*** Material shown
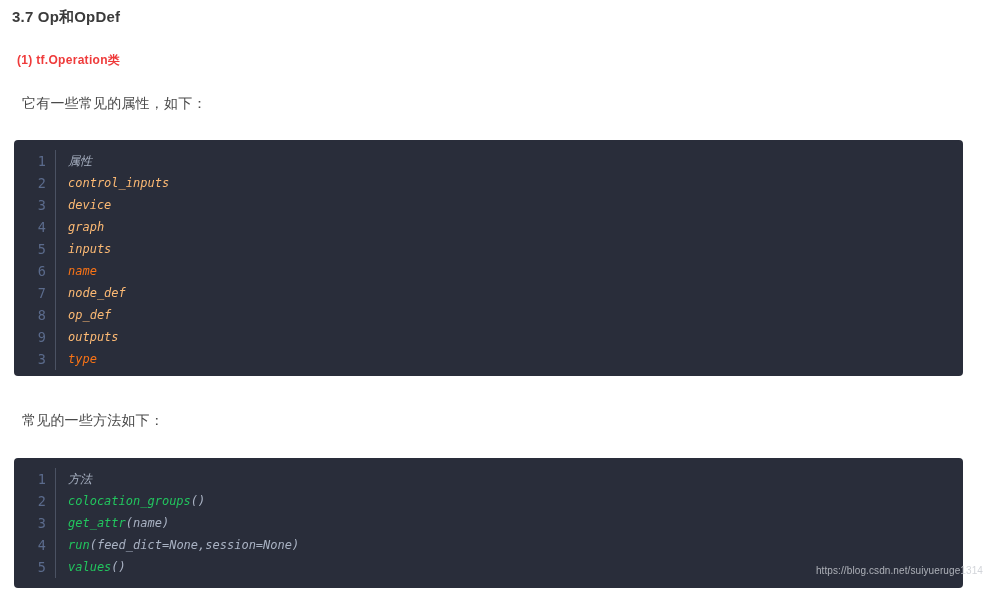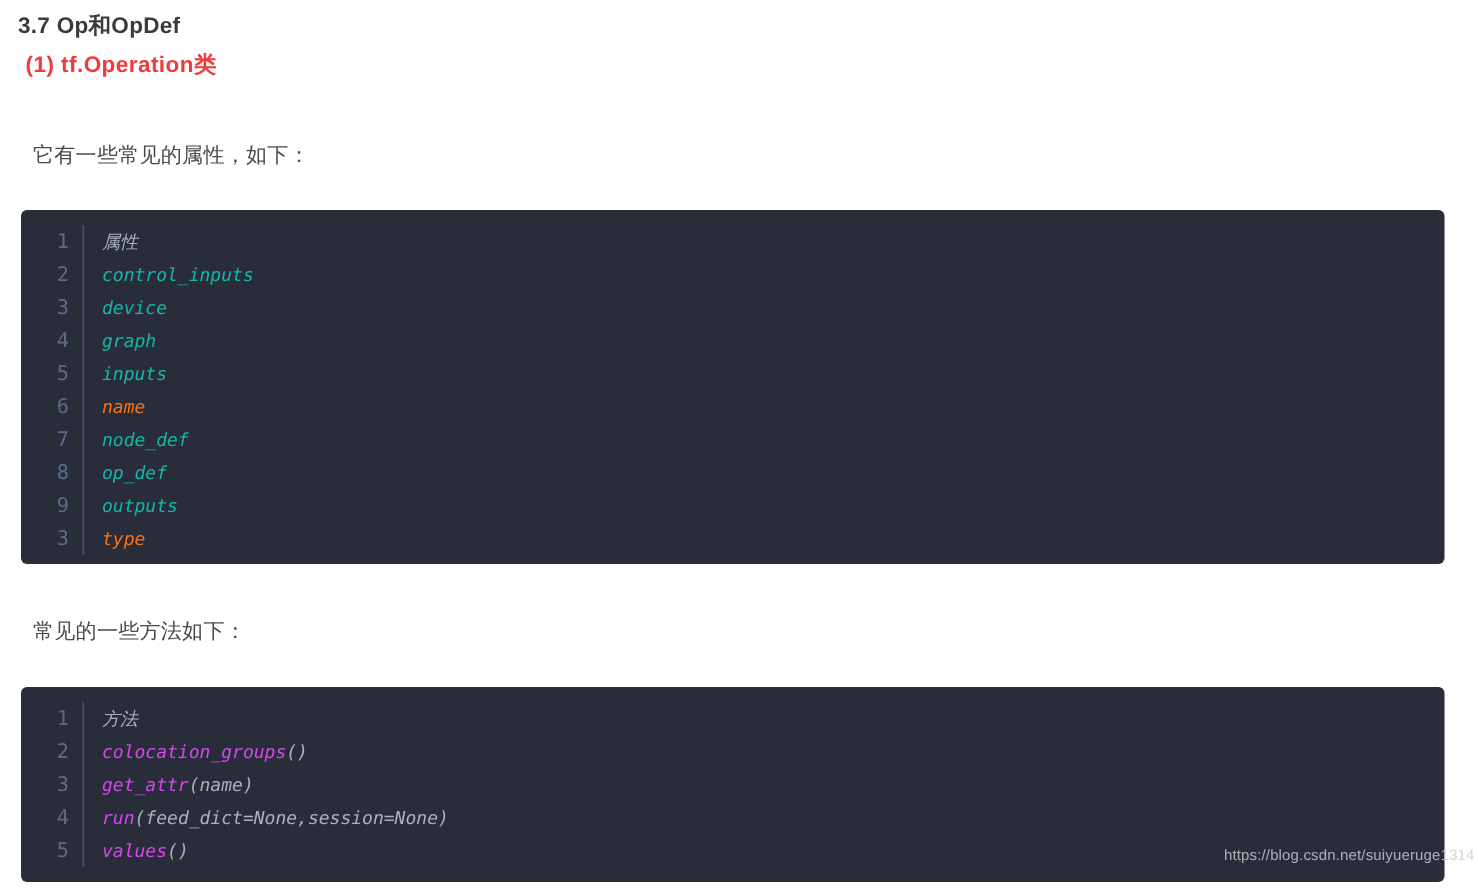--- a/index.html
+++ b/index.html
@@ -23,22 +23,22 @@
     top: 8px;
     font-size: 15px;
     font-weight: bold;
     color: #3b3b3b;
     letter-spacing: 0.2px;
     white-space: nowrap;
   }
   .h-sub {
     position: absolute;
     left: 17px;
-    top: 34px;
-    font-size: 15px;
+    top: 52px;
+    font-size: 12px;
     font-weight: bold;
     color: #ef3b3b;
     letter-spacing: 0.3px;
     white-space: nowrap;
   }
   .para {
     position: absolute;
     left: 22px;
     font-size: 14px;
     color: #4a4a4a;
@@ -84,23 +84,23 @@
   .lines {
     padding-left: 12px;
     font-size: 12px;
     line-height: 22px;
     color: #a9b2c3;
     white-space: pre;
     font-style: italic;
   }
   .lines div { height: 22px; }
 
-  .tok-plain   { color: #14b8a6; }
+  .tok-plain   { color: #fdba74; }
   .tok-keyword { color: #f97316; }
-  .tok-func    { color: #d946ef; }
+  .tok-func    { color: #22c55e; }
   .tok-punct   { color: #a9b2c3; }
   .tok-cjk     { color: #a9b2c3; }
 
   
   .watermark {
     position: absolute;
     right: 2px;
     top: 565px;
     font-size: 10px;
     color: #c9ccd2;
******
_Exercise goal_
Take from the material every line that holds "spacing".

_Task response_
     letter-spacing: 0.2px;
     letter-spacing: 0.3px;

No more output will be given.